Records from a collection:
※

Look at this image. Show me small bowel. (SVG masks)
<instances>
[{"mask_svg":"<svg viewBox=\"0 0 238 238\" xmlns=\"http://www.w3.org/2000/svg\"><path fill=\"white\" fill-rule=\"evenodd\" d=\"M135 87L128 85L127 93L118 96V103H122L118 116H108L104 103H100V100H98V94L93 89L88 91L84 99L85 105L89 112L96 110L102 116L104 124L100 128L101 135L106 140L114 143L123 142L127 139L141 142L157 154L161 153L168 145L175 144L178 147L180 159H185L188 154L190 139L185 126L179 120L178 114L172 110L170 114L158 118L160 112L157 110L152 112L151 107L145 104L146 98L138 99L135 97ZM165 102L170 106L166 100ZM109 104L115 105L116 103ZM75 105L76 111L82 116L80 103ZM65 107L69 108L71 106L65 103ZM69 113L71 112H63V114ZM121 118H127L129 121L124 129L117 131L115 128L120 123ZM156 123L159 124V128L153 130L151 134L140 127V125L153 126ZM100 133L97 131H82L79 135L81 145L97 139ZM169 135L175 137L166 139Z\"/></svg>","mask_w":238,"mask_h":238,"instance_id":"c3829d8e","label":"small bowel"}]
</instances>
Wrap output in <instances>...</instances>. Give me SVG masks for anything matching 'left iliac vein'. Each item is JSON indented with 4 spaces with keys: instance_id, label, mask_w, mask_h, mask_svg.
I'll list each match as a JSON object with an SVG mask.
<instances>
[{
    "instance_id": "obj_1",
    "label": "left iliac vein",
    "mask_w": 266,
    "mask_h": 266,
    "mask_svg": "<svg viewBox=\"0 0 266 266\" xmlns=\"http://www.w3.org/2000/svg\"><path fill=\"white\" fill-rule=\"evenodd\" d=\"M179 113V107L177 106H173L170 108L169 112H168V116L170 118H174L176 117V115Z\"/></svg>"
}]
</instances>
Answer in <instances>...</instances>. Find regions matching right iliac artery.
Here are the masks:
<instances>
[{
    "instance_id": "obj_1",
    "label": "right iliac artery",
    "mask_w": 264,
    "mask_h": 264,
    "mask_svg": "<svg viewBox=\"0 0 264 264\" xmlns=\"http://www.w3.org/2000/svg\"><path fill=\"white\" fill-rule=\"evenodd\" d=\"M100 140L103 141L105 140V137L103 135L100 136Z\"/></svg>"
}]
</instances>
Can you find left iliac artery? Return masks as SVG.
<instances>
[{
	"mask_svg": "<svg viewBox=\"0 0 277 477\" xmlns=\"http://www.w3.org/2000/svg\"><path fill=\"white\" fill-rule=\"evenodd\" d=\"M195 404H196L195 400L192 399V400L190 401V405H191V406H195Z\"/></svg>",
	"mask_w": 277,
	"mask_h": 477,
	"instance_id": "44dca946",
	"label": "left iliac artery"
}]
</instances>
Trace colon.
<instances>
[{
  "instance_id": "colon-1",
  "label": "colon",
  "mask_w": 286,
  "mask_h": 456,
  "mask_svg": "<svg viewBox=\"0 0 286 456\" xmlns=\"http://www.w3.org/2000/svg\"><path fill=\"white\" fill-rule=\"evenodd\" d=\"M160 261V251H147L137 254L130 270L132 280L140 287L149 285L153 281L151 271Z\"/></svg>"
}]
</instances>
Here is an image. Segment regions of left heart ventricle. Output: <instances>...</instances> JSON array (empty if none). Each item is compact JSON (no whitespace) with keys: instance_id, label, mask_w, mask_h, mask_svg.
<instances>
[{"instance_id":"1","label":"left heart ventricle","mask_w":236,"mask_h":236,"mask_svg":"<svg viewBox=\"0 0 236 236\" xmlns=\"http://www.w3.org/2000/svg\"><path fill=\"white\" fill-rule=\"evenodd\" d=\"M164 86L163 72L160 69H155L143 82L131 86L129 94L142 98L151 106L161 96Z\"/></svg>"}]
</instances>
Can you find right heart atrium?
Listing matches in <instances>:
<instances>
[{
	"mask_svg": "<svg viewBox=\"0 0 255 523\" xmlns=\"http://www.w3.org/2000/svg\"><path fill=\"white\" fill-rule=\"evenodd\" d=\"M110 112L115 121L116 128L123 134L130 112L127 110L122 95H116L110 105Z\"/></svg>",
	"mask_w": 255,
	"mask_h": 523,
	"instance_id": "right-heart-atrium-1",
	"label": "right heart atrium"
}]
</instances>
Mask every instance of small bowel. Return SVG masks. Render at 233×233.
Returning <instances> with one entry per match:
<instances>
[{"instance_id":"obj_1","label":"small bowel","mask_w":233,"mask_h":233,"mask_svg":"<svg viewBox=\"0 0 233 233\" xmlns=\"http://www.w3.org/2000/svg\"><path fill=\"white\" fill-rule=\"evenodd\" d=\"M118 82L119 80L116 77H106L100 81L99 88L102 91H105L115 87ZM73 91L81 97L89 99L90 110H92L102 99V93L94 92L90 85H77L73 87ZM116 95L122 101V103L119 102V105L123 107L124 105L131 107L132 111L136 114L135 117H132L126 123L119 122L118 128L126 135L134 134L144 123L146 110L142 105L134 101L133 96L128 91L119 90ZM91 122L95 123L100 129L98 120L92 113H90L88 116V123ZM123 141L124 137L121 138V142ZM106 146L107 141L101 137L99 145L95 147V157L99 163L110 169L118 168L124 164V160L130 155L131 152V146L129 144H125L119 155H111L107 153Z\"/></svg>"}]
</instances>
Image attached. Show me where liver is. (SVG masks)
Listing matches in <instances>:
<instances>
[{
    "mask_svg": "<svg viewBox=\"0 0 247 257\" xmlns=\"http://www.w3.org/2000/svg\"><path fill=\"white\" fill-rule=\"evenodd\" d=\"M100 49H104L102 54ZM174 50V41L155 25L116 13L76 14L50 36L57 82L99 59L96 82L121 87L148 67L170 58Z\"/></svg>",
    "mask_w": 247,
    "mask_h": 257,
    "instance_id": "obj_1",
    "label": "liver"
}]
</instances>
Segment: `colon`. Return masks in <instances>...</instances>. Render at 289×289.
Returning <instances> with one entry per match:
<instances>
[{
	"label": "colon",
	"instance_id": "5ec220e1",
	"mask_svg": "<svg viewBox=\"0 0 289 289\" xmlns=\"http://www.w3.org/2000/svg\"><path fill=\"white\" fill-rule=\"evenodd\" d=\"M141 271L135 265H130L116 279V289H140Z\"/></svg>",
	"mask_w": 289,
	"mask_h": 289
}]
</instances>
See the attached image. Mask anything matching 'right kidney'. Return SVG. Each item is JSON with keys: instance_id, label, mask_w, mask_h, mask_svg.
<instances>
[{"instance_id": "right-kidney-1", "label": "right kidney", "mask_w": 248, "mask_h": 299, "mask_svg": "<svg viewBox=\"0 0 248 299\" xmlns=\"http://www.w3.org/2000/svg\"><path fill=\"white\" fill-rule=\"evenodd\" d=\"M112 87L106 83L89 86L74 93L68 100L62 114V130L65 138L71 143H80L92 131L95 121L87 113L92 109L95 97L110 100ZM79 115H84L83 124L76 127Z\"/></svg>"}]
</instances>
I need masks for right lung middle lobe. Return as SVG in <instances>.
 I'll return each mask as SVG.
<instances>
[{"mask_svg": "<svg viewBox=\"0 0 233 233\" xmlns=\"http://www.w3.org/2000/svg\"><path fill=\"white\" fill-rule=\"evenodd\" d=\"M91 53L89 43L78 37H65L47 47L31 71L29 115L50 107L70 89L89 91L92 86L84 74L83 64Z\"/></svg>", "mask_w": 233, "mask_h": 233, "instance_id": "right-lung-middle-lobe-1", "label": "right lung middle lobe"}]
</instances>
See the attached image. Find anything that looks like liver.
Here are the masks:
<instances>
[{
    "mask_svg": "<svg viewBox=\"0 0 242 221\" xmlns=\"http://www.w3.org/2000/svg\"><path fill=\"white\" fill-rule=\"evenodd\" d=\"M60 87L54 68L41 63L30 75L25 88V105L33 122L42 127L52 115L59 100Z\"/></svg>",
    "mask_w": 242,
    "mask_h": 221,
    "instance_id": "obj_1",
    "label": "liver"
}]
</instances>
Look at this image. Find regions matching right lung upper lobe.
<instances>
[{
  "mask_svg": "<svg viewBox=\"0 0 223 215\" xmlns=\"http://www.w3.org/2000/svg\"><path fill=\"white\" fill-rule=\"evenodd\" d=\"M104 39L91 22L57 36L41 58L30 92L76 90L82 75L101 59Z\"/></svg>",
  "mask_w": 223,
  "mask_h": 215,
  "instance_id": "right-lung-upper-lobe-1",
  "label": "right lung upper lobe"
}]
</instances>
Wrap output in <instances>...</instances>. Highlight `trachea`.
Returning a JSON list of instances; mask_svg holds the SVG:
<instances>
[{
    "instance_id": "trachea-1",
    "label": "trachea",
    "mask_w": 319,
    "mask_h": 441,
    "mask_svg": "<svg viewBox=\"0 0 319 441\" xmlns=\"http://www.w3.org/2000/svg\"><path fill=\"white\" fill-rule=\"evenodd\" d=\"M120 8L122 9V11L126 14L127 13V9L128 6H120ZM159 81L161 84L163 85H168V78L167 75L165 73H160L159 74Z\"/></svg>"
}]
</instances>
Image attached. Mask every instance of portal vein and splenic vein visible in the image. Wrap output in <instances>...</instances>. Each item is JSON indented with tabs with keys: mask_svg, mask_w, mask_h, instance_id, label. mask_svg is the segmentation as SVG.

※

DESCRIPTION OF THE TASK:
Can you output the records word for word, starting at the line that contains "Wrap output in <instances>...</instances>. Highlight" and stopping after the final line of the records?

FULL OUTPUT:
Wrap output in <instances>...</instances>. Highlight `trachea`.
Returning a JSON list of instances; mask_svg holds the SVG:
<instances>
[{
    "instance_id": "trachea-1",
    "label": "trachea",
    "mask_w": 319,
    "mask_h": 441,
    "mask_svg": "<svg viewBox=\"0 0 319 441\" xmlns=\"http://www.w3.org/2000/svg\"><path fill=\"white\" fill-rule=\"evenodd\" d=\"M120 8L122 9V11L126 14L127 13V9L128 6H120ZM159 81L161 84L163 85H168V78L167 75L165 73H160L159 74Z\"/></svg>"
}]
</instances>
Image attached. Mask every instance of portal vein and splenic vein visible in the image. Wrap output in <instances>...</instances>. Each item is JSON indented with tabs with keys: mask_svg, mask_w, mask_h, instance_id, label. mask_svg is the segmentation as SVG.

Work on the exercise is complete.